Por via de consequência, a operação de um dumping regulatório instaurou, para os mais despossuídos, um estado de exceção permanente, posto que o avanço das diferentes frentes de despossessão provocou uma superposição entre a divisão social e espacial dos riscos ambientais, que tem por consequência a concentração das condições de vulnerabilidade sobre grupos sociais situados nas periferias internas às economias periféricas. A partir das reformas neoliberais, passou a operar, portanto, não apenas uma competição internacional baseada em baixos salários, mas também aquela movida pelos baixos custos decorrentes de regulações ambientais flexibilizadas e restringidas no interior dos espaços nacionais dos países periféricos.

A divisão internacional ecológica do trabalho, própria à era neoliberal, conjuga, ao mesmo tempo, complementariedade ecológica – pela especialização das economias periféricas em atividades poluentes e degradantes – e competitividade normativa – pelo papel do dumping socioecológico que acompanha a tendência à diferenciação das arquiteturas institucionais de regulação de salários e normas ambientais entre economias centrais e periféricas. Tal divergência tendencial entre os quadros normativos reflete, assim, a vigência de uma coordenação internacional informal entre compromissos institucionais nacionalmente diferenciados que culmina por aprofundar a desigualdade ambiental no plano internacional.

Um estudo de impacto encomendado pela Comissão Europeia cifrou a responsabilidade da União Europeia no desmatamento no mundo, mostrando que os países europeus são responsáveis por mais de um terço do desmatamento ligado ao comércio internacional de produtos agrícolas no mundo[v]. E a grande responsável designada é a soja, oleaginosa que representa 60 % das importações europeias com risco de desmatamento, seguida do óleo de palma (12 %) e do cacau (8 %).

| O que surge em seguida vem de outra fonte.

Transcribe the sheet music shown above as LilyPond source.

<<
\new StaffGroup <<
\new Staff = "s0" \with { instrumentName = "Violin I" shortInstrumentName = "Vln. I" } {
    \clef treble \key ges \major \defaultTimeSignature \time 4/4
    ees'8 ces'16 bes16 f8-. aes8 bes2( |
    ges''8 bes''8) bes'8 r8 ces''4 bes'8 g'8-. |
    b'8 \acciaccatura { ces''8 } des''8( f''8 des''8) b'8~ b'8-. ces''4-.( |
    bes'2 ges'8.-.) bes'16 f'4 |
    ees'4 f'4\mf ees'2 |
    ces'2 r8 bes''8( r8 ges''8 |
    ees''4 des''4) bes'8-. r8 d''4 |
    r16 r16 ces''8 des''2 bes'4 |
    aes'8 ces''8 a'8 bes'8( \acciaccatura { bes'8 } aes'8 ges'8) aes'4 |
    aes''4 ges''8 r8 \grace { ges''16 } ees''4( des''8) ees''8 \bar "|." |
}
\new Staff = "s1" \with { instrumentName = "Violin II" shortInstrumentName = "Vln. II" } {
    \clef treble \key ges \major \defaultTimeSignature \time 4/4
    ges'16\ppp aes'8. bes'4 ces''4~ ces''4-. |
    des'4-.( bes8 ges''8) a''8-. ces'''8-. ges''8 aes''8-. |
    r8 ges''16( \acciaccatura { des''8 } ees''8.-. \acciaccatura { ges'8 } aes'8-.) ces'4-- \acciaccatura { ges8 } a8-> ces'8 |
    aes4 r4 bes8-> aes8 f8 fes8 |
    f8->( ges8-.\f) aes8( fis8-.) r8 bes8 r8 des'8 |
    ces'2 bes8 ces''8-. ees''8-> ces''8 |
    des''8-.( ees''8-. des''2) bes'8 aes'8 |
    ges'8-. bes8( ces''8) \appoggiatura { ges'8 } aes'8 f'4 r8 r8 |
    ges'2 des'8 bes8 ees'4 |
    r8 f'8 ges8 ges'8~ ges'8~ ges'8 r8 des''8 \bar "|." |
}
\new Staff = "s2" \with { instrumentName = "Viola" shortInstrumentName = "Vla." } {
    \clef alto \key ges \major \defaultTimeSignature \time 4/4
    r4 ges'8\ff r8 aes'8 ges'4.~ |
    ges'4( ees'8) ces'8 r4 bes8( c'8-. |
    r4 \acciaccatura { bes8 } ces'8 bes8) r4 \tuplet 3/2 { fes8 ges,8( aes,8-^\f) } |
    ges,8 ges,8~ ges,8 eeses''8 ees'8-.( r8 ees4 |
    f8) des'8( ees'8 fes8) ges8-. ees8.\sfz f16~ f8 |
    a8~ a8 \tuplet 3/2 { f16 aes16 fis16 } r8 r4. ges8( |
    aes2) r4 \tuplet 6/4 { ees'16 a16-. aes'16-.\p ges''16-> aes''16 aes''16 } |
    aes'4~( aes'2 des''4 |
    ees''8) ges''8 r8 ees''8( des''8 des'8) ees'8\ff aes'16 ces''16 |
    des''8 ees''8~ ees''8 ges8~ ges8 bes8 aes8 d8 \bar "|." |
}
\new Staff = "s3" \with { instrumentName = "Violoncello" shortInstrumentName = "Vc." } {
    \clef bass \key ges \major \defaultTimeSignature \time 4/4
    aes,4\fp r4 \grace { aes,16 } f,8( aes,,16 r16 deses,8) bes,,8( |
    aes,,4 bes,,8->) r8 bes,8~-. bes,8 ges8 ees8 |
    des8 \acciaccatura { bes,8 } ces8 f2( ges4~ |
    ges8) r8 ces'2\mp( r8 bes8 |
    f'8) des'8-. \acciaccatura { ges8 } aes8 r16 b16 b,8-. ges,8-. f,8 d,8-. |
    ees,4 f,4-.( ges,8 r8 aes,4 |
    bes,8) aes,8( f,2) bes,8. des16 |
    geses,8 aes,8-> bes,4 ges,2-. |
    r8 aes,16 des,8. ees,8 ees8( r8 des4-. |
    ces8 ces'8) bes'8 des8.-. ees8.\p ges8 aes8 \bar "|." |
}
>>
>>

Ao nomear a articulação entre reprimarização da economia e rentismo, Leda Paulani refere-se a uma dupla subordinação – econômica e financeira – ao capitalismo mundializado[vi]. Se levarmos em consideração também a submissão ecológica, poderíamos dizer, ser esta tripla. Pois, se como escreveu Marx, a produção material é “um mal necessário” ao processo de produção de dinheiro[vii], a degradação ambiental é, por sua vez, “um mal necessário” à produção material do capital. E se, como sustentou Engels, “a burguesia só tem uma solução para a poluição – movê-la para outro lugar”, as periferias da economia-mundo foram designadas para, com o apoio das forças políticas da grande propriedade rural e minerária, ocupar esse lugar.